Department of Biology, McMaster University, Hamilton, ON L8S 4K1, CANADA.
The presence of pharmaceuticals and personal care products (PPCPs) in the aquatic environment has been a growing issue of concern over the past twenty years. Compounds from various pharmaceutical classes have been detected at ng to μg L-1 concentrations in waste water effluent, surface, ground and drinking water. Although the concentrations required for these compounds to elicit a therapeutic response is higher than what is detected in the aquatic environment, the impacts pharmaceuticals may have on aquatic species under chronic or mixture conditions remains largely unknown. This thesis addresses this knowledge gap by evaluating the impacts of chronic exposure to four frequently detected pharmaceuticals and pharmaceutical mixtures on the physiology of the model teleost, zebrafish (Danio rerio).

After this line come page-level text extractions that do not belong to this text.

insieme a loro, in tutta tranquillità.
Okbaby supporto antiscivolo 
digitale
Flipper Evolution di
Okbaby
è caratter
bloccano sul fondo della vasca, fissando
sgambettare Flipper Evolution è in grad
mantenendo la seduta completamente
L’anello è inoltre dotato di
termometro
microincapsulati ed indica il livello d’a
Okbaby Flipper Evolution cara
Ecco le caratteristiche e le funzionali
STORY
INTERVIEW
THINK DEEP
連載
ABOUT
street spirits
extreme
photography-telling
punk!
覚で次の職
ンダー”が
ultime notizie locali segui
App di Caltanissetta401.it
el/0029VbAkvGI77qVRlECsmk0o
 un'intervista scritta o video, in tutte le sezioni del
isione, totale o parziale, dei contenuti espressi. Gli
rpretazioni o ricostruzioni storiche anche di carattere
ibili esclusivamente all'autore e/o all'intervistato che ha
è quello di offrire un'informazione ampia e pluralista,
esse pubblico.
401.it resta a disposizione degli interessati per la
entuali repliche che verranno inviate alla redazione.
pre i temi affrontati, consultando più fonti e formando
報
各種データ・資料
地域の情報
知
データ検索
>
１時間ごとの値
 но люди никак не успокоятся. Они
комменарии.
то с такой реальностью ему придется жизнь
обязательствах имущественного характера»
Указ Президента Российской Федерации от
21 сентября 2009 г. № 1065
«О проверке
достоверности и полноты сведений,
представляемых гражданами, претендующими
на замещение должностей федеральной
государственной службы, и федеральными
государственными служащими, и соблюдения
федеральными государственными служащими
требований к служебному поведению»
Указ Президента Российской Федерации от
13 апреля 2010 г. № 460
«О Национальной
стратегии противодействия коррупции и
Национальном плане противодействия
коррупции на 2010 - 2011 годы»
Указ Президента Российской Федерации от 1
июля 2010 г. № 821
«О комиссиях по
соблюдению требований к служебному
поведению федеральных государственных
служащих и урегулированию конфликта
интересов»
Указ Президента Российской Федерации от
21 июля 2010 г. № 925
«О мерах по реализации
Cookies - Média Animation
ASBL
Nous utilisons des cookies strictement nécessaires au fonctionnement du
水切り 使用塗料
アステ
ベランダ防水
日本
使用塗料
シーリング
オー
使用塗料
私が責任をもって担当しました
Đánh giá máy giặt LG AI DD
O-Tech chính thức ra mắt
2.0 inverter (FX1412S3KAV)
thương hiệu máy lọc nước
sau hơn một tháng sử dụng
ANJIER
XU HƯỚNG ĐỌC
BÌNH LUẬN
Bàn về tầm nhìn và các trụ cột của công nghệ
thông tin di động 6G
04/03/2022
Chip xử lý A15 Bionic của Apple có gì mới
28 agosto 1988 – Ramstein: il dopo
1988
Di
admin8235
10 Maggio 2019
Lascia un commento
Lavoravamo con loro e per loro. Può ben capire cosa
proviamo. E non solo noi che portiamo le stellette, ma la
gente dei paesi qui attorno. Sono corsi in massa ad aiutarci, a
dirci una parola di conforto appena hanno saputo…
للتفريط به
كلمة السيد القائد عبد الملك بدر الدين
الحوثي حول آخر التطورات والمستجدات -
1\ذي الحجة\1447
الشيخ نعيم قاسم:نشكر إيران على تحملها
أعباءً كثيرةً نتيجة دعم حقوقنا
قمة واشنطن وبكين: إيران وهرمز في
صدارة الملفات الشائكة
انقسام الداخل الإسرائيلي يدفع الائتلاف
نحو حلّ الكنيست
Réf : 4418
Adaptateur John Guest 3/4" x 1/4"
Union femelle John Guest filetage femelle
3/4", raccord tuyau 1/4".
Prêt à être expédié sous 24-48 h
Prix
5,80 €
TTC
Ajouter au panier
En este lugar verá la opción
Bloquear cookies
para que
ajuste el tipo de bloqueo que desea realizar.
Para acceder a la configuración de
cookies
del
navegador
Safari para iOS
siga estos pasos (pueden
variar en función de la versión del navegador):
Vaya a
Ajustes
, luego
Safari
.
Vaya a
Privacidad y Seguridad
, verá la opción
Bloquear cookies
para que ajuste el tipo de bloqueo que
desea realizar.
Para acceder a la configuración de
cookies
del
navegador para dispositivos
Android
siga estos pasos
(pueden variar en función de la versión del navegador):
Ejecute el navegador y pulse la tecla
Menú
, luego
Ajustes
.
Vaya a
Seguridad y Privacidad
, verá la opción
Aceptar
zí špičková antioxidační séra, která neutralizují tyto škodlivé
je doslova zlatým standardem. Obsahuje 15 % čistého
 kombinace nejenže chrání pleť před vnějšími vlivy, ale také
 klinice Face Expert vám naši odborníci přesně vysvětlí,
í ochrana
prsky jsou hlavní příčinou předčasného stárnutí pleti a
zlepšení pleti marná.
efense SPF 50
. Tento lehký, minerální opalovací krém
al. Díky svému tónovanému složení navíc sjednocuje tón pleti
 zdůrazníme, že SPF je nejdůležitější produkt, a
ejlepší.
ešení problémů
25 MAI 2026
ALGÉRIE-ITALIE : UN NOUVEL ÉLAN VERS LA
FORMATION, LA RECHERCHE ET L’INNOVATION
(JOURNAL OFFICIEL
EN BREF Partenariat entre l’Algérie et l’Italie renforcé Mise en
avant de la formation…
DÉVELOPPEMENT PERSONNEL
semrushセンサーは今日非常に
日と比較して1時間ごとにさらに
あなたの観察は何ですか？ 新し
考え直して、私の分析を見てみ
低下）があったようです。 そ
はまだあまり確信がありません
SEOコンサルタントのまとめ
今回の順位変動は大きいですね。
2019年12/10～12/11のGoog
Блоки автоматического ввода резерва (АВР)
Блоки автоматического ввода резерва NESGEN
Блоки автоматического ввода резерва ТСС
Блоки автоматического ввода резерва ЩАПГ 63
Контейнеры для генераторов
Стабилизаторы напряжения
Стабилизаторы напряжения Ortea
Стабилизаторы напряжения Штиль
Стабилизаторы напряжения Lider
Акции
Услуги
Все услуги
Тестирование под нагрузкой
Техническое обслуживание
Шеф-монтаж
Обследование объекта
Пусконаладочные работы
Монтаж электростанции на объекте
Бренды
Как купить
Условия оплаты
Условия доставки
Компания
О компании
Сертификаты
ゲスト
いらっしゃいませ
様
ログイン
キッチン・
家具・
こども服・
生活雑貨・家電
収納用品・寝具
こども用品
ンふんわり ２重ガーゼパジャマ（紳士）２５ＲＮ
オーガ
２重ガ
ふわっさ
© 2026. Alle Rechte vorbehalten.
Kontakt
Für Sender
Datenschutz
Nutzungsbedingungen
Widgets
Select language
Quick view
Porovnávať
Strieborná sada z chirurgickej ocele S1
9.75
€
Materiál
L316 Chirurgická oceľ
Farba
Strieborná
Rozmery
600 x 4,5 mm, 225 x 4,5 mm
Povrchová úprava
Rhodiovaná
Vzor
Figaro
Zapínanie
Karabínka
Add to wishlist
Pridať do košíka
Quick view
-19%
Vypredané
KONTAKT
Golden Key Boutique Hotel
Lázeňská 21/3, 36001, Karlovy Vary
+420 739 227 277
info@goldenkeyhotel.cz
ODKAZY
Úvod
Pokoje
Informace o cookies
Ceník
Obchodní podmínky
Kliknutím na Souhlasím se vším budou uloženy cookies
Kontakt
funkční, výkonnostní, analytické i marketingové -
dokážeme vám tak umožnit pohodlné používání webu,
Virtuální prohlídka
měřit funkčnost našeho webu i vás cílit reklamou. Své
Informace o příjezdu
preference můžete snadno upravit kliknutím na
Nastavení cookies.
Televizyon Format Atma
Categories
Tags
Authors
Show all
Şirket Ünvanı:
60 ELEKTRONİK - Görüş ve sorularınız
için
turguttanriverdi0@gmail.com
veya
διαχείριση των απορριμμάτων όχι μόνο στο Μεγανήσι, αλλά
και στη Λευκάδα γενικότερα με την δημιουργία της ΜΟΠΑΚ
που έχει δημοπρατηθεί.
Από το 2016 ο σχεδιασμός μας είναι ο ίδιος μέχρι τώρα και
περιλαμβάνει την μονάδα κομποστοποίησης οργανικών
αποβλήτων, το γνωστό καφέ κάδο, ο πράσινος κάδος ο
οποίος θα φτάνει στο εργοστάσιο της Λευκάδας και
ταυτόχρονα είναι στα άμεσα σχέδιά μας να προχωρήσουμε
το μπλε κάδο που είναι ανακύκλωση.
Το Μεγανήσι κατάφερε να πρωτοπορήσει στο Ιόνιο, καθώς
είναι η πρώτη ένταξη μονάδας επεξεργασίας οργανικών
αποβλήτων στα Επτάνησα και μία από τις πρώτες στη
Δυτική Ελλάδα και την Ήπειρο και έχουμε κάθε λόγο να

Environmentally relevant concentrations of acetaminophen, carbamazepine, gemfibrozil and venlafaxine significantly reduced zebrafish fecundity and increased embryonic mortality. Pharmaceutical exposure to gemfibrozil and carbamazepine altered the structural morphology of the ovary; all compounds tested altered kidney histology. As exposure in the environment is rarely ever to a single compound, animals were exposed to a quaternary mixture of the four compounds and wastewater effluent. Under mixture conditions, reproductive, developmental and histological effects were also observed, however they generally were more severe then those seen with single compound exposure. Overall, these results showed that chronic, low dose pharmaceutical exposure were sufficient to induce a suite of physiological effects suggesting an overall decrease in fish health.
Effects on offspring after chronic parental exposure to gemfibrozil and carbamazepine resulted in alterations in male breeding behaviour, reduced fecundity, decreased sperm velocity and induced morphological changes to spermatozoa. These novel findings expand the limited knowledge base of studies examining effects on offspring. Lastly, acetaminophen was confirmed to elicit its developmental impacts in fish via the cyclooxygenase pathway; the same mechanism of action as observed in mammals. This thesis has made significant contributions to identifying the physiological consequences of environmental pharmaceutical toxicity to fish.